We then sailed to the next island, Fuertaventura (big adventure) and found a great village called Gran Tarajal. It is neatly manicured and every planter is cleaned and raked everyday, a very clean place. As an added bonus, the town marina is the cheapest in the Canaries, something every cruiser is ALL about, so we relaxed for a few days. We had a sail repaired in the marina from a guy living and working on his boat, and as the crossing is starting to loom, feel like we’re getting things in order. We’ve also spent a lot of time researching the right medication for Senegal and Gambia, both malaria prone areas, and getting things like mosquito nets for all the beds.

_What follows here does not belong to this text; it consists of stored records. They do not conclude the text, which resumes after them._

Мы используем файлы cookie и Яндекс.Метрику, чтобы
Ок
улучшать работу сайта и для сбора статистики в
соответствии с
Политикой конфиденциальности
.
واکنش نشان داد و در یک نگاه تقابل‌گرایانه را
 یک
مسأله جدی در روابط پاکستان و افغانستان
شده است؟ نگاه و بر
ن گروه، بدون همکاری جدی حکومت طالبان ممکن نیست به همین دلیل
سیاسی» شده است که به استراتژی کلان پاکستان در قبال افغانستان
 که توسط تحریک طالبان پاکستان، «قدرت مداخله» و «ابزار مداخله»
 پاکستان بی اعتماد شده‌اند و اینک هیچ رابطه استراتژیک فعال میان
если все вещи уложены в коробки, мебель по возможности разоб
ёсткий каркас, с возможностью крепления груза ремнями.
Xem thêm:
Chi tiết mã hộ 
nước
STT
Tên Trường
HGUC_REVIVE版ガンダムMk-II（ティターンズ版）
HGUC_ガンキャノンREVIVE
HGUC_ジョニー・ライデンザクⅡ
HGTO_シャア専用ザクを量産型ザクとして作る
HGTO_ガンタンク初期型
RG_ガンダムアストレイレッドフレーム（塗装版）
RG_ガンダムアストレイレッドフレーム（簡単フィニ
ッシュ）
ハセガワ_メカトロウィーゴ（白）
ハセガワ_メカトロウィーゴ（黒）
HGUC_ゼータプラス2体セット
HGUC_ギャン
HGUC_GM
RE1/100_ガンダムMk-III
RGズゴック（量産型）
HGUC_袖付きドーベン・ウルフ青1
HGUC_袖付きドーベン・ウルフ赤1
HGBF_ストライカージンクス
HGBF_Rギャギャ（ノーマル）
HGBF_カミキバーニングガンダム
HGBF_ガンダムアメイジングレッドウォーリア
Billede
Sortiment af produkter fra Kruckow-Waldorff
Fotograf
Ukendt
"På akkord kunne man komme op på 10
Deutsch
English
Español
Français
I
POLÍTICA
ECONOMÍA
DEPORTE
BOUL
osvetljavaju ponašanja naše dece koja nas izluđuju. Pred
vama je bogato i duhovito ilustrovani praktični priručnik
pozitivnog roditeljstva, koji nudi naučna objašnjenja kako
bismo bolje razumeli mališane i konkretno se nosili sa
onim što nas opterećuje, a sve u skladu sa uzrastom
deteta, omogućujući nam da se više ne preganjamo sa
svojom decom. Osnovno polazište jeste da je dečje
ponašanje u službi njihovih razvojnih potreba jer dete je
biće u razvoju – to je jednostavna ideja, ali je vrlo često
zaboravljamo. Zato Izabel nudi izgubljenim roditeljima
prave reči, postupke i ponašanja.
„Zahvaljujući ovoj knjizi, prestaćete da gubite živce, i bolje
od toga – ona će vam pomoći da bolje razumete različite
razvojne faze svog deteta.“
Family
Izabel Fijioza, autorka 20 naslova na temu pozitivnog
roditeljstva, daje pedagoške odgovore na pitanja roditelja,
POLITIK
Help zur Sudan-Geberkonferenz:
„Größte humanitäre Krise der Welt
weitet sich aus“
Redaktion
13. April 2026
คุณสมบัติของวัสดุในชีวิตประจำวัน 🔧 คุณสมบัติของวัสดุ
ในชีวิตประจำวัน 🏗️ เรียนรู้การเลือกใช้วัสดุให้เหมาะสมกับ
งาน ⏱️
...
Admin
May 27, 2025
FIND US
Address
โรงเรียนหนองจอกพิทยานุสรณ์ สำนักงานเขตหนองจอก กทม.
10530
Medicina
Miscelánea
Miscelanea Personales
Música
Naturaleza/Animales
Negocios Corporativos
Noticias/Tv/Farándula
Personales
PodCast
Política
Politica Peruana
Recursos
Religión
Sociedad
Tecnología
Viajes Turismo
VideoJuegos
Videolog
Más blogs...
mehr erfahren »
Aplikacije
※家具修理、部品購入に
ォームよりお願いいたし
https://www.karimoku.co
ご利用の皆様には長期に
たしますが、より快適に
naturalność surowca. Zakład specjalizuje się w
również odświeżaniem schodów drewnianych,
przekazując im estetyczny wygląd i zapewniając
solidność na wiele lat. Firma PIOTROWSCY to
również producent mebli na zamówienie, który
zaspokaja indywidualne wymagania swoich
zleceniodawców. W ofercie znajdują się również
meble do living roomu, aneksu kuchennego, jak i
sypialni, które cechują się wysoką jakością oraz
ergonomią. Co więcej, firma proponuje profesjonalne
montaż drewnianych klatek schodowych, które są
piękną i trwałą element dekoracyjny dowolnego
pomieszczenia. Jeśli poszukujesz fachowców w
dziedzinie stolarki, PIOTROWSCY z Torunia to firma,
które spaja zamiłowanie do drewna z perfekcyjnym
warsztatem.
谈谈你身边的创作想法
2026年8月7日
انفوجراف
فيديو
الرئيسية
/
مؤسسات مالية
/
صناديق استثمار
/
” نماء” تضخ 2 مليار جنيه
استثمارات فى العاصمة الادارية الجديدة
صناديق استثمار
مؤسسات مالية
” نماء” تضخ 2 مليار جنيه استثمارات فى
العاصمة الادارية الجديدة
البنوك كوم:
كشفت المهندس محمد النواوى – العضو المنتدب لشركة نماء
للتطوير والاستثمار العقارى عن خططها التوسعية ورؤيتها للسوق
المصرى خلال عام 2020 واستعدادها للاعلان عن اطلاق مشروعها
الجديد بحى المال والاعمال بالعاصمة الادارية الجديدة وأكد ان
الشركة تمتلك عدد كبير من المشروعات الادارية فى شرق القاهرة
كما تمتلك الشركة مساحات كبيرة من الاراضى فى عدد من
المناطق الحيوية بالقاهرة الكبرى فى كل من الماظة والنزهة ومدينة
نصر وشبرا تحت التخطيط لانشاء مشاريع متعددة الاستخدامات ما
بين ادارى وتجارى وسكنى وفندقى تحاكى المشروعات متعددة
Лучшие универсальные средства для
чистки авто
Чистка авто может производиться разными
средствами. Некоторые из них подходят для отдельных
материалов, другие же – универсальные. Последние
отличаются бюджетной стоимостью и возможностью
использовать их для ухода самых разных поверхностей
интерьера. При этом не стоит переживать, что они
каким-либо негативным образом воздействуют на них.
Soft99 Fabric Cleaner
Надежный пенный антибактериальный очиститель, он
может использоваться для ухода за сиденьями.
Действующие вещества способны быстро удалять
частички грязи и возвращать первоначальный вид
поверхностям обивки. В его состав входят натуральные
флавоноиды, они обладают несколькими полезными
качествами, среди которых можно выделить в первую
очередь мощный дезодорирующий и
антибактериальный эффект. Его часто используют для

We’re excited to see Gambia and Senegal, but part of us is wanting to get on to the crossing, as the anticipation seems to just keep building and building. I’m sure we’ll be really glad we went to west Africa, and there really is no better way to see it than from your own boat, I mean, when else might we be in this part of the world with this amazing opportunity?

We’re moving on toward Dakar, Senegal in the next few days. Again, our longest passage yet, 800 miles and about a week at sea, and almost ½ as long as the passage across the Atlantic. The Atlantic crossing will be approximately 2000 miles. Baby steps, right?!

If we don’t post again before we leave, we’ll see you from Senegal!